New UK rules on the treatment of ‘whistle-blowers’ came into effect two days ago,on the seventh of September. For now they are only applicable to UK deposit-takers with assets of £250m or greater. They cover banks; building societies and credit unions; PRA (Prudential Regulatory Authourity) designated investment firms; Solvency II insurance and re-insurance businesses; the Society of Lloyd’s;and managing agents.
For all other firms regulated by the Financial Conduct Authority (FCA) the rules are of ‘non-binding guidance’ only.
Unlike the situation in the the US Securities Exchange Commission who can remunerate ‘whistle-blowers’, UK rules make no such provision.However the PRA provides for an employment tribunal to award unlimited compensation for those victimised for disclosing wrongdoing. These decisions will now have to be reported directly to the PRA.
In addition to the existing requirements that relevant entities assign responsibilities to a whistle-blowers’ champion to oversee the preparatory steps for the new regime, the new rules require ‘relevant entities’ to:
- implement internal whistle-blowing procedures allowing employees to raise concerns about wrongdoing and poor practice;
- present a ‘whistle-blowing report’ to the board on an annual basis; and
- ensure UK-based employees are aware of the regulators’ own whistle-blowing services as a separate means of raising concerns.T
Q: Is there now a ‘duty’ to blow the whistle?

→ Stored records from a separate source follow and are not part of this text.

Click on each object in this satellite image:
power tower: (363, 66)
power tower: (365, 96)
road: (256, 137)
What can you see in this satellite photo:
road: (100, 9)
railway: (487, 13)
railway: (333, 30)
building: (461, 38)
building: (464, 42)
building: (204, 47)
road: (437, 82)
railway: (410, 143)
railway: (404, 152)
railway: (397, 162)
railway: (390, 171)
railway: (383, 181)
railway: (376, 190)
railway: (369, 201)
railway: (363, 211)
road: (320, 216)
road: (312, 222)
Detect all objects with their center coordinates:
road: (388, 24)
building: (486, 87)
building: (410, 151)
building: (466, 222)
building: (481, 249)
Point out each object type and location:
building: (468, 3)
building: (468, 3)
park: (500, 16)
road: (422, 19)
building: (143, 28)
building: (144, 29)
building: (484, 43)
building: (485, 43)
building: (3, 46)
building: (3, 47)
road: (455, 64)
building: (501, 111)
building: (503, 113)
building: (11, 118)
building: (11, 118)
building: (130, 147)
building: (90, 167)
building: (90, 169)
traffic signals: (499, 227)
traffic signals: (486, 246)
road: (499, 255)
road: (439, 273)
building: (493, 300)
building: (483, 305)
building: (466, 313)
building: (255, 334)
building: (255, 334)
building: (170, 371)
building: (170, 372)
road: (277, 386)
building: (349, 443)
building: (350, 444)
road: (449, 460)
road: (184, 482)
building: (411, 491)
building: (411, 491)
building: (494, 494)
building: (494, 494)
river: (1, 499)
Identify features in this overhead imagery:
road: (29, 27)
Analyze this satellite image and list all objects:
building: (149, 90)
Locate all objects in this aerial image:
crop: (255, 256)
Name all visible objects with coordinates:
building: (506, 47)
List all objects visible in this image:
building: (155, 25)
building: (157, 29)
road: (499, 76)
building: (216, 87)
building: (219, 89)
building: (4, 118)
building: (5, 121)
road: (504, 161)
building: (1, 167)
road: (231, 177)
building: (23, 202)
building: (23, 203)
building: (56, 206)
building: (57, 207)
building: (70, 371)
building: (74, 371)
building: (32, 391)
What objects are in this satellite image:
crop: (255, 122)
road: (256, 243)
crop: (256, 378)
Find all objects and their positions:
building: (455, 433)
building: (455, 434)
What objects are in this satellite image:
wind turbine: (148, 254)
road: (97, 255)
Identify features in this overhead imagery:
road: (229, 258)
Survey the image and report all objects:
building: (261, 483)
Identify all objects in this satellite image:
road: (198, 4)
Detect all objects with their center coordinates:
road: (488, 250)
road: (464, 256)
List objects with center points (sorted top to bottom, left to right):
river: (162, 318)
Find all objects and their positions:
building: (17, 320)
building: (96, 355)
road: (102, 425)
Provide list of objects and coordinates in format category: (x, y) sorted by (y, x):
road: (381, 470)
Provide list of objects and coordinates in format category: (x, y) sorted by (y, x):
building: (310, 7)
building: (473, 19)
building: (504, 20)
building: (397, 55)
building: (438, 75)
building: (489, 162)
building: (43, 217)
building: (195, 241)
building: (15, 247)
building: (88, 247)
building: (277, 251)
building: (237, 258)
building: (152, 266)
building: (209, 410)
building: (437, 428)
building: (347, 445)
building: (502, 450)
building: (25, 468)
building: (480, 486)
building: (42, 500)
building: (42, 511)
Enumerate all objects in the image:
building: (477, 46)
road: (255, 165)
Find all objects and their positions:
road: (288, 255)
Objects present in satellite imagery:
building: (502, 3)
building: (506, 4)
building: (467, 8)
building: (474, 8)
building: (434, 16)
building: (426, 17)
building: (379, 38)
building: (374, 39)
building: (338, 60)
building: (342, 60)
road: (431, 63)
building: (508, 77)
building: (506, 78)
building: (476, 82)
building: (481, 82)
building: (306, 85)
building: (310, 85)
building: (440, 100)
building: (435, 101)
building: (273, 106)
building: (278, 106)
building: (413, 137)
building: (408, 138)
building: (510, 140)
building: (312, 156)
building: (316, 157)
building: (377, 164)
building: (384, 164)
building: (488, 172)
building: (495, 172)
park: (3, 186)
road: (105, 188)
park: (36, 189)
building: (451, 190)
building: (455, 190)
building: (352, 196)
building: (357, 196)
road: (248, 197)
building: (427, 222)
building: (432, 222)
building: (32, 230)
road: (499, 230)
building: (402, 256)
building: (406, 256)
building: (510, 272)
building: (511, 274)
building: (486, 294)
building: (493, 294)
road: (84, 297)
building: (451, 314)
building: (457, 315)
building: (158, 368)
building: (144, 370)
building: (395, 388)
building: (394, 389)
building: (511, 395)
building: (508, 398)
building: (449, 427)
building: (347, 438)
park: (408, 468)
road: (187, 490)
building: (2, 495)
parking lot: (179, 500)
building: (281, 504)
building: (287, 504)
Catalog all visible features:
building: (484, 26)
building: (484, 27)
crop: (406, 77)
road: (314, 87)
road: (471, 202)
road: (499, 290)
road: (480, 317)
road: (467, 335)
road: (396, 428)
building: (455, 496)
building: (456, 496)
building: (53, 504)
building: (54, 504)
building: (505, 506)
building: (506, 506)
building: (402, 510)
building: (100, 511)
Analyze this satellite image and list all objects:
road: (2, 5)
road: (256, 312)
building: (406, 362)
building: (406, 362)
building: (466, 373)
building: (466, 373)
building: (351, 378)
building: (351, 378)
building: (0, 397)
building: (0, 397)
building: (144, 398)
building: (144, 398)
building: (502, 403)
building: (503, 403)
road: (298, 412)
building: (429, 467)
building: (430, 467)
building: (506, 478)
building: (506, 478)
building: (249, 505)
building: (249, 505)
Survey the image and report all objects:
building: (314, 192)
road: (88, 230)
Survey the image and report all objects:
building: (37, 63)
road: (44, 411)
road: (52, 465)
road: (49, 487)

A: No. The FCA has not placed an obligation on employees to blow the whistle.
Q: Do the rules apply to UK branches of ‘relevant entities’?
A: No. However, the FCA intends to launch a consultation on whether the same or similar rules should be extended to UK branches of overseas banks.
In due course, they are also expected to consider whether similar requirements should be imposed on a wider range of firms regulated by the FCA, such as stockbrokers, mortgage brokers, insurance brokers, investment firms and consumer credit firms.